Data Analysis and R, A (continuously updating) Personal Reference

APPLY:

SAPPLY:

``sapply(dataframe\$col, FUN = sum/mean/etc)``
``` ```

sapply: Applies a function to the column and returns a vector with the results.

LAPPLY:

``lapply(dataframe\$col, FUN = sum/mean/etc)``
``` ```

lapply: Applies a function to the column and returns a list with the results.

TAPPLY:

``tapply(dataframe\$col1, dataframe\$col2, FUN = sum/mean/etc)``
``` ```

tapply: Takes data from the first column and applies the function while subsetting by the factor in column two.

AGGREGATE

``````aggregate(cbind(dataframe\$col1, dataframe\$col2) ~ dataframe\$col3 +
dataframe\$col4, data = dataframe, FUN = sum/mean/etc)``````
``` ```

aggregate: Creates pivots of quantitative data in col1 and col2 pivoted by col3 and col4 applying some function to the data.

CUT:

``cut2(dataframe\$column, g=numberofgroups)``
``` ```

Cut a continuous variable into a factor with g groups.

SAMPLE:

``sample(1:rows, size=number, replace=T/F)``
``` ```

sample to get a list of row numbers of size with replacement or without replacement. Useful for generating random smaller subsets.

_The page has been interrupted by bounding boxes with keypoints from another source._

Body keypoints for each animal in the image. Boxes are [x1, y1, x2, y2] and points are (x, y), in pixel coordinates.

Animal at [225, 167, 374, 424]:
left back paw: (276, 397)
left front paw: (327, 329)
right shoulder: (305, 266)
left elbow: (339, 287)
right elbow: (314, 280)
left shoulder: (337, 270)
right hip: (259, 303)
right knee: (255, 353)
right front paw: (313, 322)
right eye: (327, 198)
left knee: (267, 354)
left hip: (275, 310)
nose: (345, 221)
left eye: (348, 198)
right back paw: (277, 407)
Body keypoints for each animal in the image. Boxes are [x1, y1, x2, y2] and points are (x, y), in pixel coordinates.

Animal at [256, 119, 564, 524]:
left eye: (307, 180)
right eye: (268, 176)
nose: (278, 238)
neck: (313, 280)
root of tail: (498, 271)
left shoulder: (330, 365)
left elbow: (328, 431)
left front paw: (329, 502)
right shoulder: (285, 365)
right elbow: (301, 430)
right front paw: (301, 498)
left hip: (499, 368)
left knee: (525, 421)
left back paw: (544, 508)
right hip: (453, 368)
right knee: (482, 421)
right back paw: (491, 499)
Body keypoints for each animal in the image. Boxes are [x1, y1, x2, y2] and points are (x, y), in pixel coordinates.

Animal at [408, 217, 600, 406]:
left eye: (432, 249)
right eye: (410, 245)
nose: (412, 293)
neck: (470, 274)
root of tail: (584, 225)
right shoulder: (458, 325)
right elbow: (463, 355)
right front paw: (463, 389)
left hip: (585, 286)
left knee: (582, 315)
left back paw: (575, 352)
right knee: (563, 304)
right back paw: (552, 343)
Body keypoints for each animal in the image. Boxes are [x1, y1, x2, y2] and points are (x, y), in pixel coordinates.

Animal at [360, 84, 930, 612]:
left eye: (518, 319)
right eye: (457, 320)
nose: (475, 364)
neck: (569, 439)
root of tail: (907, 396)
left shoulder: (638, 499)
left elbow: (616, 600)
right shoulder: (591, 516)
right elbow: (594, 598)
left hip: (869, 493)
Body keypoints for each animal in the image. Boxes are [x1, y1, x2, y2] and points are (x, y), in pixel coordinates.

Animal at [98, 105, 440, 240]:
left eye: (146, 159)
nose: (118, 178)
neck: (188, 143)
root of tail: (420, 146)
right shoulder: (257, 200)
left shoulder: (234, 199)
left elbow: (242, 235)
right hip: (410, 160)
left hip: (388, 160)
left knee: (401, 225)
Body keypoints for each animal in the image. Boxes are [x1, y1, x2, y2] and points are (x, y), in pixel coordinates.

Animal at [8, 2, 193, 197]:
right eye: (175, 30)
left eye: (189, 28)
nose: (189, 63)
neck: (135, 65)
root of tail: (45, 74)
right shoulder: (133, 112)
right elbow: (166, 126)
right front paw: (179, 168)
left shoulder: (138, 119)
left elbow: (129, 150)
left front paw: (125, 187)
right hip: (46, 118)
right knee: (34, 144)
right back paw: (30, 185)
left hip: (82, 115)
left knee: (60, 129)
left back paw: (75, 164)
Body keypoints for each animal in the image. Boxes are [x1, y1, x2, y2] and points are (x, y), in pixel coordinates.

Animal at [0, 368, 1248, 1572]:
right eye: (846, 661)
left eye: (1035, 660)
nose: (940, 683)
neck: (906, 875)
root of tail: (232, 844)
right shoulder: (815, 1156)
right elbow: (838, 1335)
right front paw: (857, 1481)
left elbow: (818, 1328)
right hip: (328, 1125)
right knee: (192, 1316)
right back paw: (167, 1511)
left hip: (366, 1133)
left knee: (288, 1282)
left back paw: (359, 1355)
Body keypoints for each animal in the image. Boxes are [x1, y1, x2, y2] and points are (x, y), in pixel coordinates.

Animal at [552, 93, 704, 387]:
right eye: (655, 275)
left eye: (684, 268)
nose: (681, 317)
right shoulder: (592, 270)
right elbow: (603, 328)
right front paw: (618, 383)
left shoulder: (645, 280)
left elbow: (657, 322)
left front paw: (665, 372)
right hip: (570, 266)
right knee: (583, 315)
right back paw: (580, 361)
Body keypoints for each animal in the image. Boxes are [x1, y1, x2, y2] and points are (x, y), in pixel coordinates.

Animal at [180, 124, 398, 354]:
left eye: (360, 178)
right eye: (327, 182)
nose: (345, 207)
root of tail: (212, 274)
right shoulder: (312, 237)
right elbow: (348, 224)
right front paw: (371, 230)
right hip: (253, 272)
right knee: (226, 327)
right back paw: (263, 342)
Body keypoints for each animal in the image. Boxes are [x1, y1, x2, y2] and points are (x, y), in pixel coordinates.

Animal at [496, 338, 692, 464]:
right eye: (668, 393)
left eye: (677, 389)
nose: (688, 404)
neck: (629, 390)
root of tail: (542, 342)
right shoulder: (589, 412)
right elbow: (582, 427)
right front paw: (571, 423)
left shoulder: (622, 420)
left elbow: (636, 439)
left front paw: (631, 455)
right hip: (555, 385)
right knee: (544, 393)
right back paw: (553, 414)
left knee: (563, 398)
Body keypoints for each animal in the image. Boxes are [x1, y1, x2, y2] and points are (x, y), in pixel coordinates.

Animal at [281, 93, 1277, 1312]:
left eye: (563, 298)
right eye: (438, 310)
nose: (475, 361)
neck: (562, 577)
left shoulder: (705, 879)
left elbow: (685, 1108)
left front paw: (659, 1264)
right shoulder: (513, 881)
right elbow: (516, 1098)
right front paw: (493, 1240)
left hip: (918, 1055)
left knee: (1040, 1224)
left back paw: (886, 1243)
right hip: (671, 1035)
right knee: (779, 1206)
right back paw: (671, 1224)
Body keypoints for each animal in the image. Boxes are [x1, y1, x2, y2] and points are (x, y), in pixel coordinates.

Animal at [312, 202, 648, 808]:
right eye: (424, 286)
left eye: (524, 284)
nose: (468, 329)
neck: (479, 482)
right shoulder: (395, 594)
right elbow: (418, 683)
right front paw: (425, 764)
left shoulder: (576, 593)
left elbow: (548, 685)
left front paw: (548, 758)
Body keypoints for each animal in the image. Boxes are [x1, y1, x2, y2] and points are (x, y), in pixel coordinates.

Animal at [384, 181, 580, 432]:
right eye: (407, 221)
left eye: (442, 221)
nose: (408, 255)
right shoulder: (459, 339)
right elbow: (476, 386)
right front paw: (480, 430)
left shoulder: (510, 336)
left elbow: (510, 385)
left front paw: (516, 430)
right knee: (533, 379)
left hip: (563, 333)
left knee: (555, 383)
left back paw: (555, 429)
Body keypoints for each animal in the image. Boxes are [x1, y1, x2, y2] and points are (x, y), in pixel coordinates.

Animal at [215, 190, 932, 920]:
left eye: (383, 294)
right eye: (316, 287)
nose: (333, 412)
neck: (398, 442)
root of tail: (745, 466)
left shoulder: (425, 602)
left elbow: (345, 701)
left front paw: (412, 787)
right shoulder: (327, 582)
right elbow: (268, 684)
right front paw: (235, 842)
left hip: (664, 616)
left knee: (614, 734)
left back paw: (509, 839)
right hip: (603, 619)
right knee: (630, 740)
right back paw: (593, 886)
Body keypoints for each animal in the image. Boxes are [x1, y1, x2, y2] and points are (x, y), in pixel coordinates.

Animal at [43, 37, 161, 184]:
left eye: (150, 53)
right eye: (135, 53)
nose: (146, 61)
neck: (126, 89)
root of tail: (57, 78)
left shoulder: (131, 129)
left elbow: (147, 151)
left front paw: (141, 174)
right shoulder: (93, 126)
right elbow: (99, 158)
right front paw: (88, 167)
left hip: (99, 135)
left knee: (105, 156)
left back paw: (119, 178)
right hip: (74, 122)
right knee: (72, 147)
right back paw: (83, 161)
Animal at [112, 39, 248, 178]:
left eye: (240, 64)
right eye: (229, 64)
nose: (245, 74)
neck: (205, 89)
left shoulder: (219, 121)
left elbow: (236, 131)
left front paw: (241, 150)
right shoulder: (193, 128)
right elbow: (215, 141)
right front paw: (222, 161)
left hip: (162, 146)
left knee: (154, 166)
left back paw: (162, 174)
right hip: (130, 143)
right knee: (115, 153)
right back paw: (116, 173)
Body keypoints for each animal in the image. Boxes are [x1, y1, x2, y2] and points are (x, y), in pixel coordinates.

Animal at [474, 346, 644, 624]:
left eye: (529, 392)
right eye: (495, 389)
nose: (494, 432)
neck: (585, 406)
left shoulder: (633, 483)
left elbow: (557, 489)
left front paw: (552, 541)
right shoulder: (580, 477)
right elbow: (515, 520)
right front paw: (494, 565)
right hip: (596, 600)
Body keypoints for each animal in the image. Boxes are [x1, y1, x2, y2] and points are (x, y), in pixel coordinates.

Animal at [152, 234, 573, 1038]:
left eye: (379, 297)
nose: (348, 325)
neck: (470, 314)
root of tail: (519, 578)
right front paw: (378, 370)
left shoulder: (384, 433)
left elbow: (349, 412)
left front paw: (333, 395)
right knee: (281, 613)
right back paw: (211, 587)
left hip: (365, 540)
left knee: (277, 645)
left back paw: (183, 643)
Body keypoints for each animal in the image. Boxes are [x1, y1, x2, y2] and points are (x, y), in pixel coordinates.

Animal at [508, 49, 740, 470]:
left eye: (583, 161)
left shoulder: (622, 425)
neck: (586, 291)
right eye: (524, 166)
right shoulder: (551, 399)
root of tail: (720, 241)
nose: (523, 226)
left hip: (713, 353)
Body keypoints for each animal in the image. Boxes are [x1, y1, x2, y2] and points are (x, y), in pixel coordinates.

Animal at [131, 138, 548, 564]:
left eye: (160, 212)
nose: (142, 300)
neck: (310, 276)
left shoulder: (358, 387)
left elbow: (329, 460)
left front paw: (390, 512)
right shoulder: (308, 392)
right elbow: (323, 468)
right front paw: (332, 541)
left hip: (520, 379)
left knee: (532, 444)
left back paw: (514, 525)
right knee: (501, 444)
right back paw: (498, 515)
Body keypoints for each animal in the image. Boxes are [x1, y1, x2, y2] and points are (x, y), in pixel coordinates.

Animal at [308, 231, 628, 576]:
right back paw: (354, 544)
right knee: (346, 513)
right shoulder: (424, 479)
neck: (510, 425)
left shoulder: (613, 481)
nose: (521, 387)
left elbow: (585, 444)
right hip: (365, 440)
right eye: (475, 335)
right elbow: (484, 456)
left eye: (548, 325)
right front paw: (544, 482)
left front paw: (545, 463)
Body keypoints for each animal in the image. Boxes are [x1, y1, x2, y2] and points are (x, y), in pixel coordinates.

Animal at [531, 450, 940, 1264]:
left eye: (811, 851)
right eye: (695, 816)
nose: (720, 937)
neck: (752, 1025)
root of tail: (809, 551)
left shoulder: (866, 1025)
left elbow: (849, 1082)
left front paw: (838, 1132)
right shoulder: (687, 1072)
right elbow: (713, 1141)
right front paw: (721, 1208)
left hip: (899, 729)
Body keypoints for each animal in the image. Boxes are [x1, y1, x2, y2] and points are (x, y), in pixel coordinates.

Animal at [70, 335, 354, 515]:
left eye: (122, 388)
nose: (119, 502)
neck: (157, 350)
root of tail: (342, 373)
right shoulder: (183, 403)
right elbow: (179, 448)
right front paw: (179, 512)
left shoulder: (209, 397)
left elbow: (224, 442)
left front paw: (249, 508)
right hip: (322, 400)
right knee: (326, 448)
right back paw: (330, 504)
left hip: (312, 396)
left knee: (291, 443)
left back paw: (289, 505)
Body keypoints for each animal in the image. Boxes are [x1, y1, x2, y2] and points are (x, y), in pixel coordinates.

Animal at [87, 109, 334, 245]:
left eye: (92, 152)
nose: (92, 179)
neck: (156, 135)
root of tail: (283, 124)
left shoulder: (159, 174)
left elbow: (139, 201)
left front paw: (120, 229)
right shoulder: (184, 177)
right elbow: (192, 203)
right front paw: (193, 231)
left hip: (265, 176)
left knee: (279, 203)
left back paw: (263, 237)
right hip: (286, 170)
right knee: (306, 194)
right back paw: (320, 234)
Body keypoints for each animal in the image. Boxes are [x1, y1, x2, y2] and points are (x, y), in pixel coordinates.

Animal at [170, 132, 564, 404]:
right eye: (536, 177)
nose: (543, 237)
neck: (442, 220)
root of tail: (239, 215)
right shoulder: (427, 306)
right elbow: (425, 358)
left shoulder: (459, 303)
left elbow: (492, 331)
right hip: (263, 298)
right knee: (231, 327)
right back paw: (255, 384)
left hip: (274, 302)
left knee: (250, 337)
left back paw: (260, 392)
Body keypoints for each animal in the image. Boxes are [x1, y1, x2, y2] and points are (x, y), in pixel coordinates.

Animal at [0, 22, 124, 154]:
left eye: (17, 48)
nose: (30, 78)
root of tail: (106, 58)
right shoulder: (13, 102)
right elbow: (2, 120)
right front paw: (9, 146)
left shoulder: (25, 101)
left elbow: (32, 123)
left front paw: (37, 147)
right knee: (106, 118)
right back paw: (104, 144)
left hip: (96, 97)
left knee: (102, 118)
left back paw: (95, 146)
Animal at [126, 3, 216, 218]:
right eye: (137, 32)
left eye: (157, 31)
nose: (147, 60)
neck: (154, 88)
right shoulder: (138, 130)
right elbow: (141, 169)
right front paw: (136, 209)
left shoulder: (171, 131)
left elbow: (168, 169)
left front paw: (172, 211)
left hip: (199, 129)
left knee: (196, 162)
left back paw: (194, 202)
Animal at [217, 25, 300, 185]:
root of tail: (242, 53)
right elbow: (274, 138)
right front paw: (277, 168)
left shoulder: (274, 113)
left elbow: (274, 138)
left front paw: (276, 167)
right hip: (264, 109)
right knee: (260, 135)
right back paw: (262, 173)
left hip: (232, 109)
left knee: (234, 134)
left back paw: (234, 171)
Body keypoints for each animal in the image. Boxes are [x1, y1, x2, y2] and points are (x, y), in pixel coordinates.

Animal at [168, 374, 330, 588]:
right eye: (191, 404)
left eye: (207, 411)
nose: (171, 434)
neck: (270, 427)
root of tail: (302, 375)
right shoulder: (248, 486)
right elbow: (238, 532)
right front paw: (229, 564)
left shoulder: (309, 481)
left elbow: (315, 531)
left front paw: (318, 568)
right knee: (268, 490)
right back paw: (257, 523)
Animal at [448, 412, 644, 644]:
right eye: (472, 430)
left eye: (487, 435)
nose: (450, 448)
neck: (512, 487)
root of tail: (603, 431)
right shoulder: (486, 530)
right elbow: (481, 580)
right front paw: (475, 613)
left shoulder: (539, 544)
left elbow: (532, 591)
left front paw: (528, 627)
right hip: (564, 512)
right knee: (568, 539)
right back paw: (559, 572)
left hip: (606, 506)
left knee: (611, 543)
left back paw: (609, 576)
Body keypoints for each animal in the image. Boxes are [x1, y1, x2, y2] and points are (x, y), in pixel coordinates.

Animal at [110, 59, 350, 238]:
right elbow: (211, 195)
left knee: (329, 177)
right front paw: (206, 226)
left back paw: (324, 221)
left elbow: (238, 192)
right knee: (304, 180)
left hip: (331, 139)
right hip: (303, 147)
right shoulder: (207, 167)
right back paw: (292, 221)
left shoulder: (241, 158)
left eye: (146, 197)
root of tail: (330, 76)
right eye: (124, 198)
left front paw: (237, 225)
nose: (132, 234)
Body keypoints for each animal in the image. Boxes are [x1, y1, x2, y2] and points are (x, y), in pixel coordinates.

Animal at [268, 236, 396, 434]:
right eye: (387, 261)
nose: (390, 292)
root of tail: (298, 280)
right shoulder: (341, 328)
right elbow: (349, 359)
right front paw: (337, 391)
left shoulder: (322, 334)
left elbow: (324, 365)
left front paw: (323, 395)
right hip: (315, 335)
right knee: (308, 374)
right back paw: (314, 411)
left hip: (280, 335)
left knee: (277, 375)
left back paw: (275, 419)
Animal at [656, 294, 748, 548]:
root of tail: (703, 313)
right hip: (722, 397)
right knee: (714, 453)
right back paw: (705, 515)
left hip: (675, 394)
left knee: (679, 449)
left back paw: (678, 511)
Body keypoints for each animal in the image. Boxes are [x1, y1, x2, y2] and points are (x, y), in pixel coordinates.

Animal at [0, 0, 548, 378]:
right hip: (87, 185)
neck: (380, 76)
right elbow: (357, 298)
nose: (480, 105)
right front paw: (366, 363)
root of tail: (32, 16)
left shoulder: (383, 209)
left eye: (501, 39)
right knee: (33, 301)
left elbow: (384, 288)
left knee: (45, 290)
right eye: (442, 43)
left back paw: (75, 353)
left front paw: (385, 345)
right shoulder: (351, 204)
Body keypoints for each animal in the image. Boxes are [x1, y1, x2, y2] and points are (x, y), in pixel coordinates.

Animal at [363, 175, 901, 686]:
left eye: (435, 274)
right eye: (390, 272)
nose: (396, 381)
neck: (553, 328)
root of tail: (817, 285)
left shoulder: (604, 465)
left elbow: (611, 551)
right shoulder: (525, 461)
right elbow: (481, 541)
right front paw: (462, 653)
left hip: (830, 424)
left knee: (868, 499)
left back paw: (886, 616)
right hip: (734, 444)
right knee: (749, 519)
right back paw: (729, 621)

RANDOMLY SUBSETTING TRAIN AND TEST DATA:

``````set.seed(numeric) #set a random seed
i <- rbinom(rownum, size=1, prob=.5) #flip coins to assign rows
train <- dataframe[i==1,] #subset for train
test <- dataframe[i==0,] #subset for test``````
``` ```

PLOT:

``````plot(dataframe\$col1, dataframe\$col2, pch=bullettype,
col=color or a descriptive variable, cex = size) #single plot
plot(dataframe[,1:4]) #plot first 4 columns against each other``````
``` ```

col option can be added with a factor in order to have different types of information put in different colors. colors can also be a formula to have different sized dots.
plotting multiple columns creates a matrix of plots
pch has integer values to represent different types of bullets
cex determines the size and detail in the plots

OTHER SCATTER PLOTS:

``````smoothscatter(x,y)
hexbin(x,y)
qqplot(x,y)``````
``` ```

Smooth has gradients for frequency and hexbin provides a legend of point colors for frequency. QQplot plots quantiles of x vs quantiles of y (smooth distributions lie on a 45 degree line).

REGRESSION ON FACTORS:

``````lm(dataframe\$quantitative ~ as.factor(dataframe\$factor))
lm(dataframe\$quantitative ~ relevel(dataframe\$factor,
ref ="reference variable")) # sets a reference variable for the lm``````
``` ```

Creates a linear regression on factor variables for a quantitative variable. The first factor is the reference variable. Use second example to define a different reference variable.